I was looking at the util module, specifically util.inherits, in Node and came to realize that this was nothing more than a base system for inheritance. In fact, the docs recommend using class and extends and discourages the use of util.inherits altogether.
Classes, classes, classes.
What I need to do is sharpen my skills on classes. I can completely refactor and modernize the code in some of these libraries to make them far more legible, as well as eliminate a number of dependencies in doing so. I know I'm repeating myself a bit from Day 037, but I feel it's worthwhile to do so--minimizing dependencies means less of a chance of breakage in programs.
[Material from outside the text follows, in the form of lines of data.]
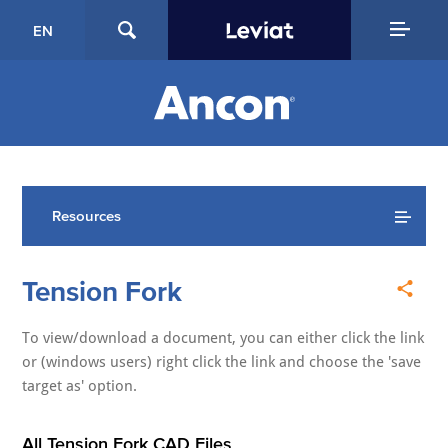
EN
Resources
Tension Fork
To view/download a document, you can either click the link
or (windows users) right click the link and choose the 'save
target as' option.
All Tension Fork CAD Files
If I can't get around eliminating a dependency that isn't very well maintained or particularly active, then I'll write the necessary parts of that code into what I'm working on and be done with it.
Or figure out a different solution entirely.
Anyway, all that to say that as a result of realizing I needed to up my chops with classes, I returned to Kyle Simpson's (twitter) 'You Don't Know JS, Yet: Scopes and Closures' with the intention of completing it before moving on to the first edition of 'You Don't Know JS: this & Object Prototypes' (because the second edition, Objects & Classes isn't out yet). Once I get a decent grip on class creation, instantiation, constructors, super constructors, and this, it's over for these libraries.